MCP VectorStore Server
Provides advanced document search and processing capabilities through vector stores, including PDF processing, semantic search, web search integration, and file operations. Enables users to create searchable document collections and retrieve relevant information using natural language queries.
README
MCP VectorStore Server
A Model Context Protocol (MCP) server that provides advanced vector store operations for document search, PDF processing, and information retrieval. This server wraps the functionality from vectorstore.py into a standardized MCP interface.
Features
- Vector Store Operations: Create, search, and manage document vector stores
- PDF Processing: Extract and index content from PDF documents using LLMSherpa
- Semantic Search: Advanced document search using HuggingFace embeddings
- Web Search Integration: Google, Wikipedia, and DuckDuckGo search capabilities
- File Operations: Read and process local files
- Mathematical Calculations: Built-in calculator functionality
Prerequisites
System Requirements
- Python: 3.8 or higher
- Operating System: Linux, macOS, or Windows
- Memory: Minimum 4GB RAM (8GB+ recommended for large document collections)

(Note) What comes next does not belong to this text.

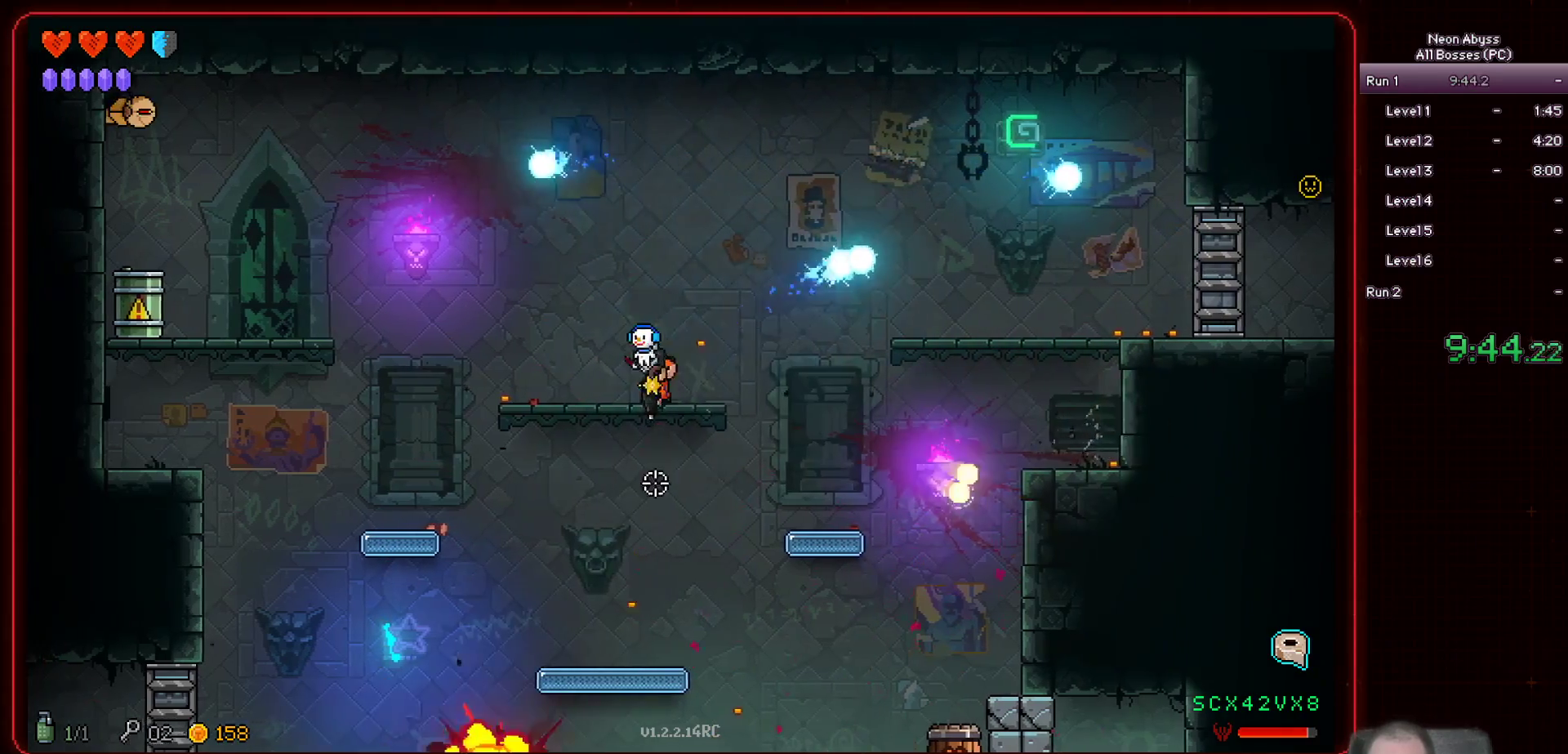
{"keys": ["a"], "mouse": ["left"], "events": [[317, "a", "down"]]}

- Storage: At least 2GB free space for models and vector stores
- Network: Internet connection for downloading models and web searches
Optional GPU Support
For improved performance with large document collections:
- CUDA: 11.8 or higher
- GPU: NVIDIA GPU with 4GB+ VRAM
- cuDNN: Compatible version for your CUDA installation
Installation
Step 1: Clone or Download the Repository
# If you have the files locally, navigate to the directory
cd /path/to/McpDocServer
# Or clone from a repository (if available)
# git clone <repository-url>
# cd McpDocServer
Step 2: Create a Virtual Environment
# Create a virtual environment
python3 -m venv venv
# Activate the virtual environment
# On Linux/macOS:
source venv/bin/activate
# On Windows:
# venv\Scripts\activate
Step 3: Install Dependencies
# Upgrade pip
pip install --upgrade pip
# Install all required packages
pip install -r requirements.txt
Step 4: Install LLMSherpa (Optional but Recommended)
For optimal PDF processing, install LLMSherpa locally:
# Install LLMSherpa
pip install llmsherpa
# Start the LLMSherpa server (in a separate terminal)
llmsherpa --port 5001
Step 5: Download Embedding Models
The server will automatically download the required embedding model on first use, but you can pre-download it:
# Download the embedding model
python -c "from sentence_transformers import SentenceTransformer; SentenceTransformer('sentence-transformers/all-mpnet-base-v2')"
Configuration
Environment Variables
Create a .env file in the project directory:
# LLMSherpa API URL (use local if available, otherwise cloud)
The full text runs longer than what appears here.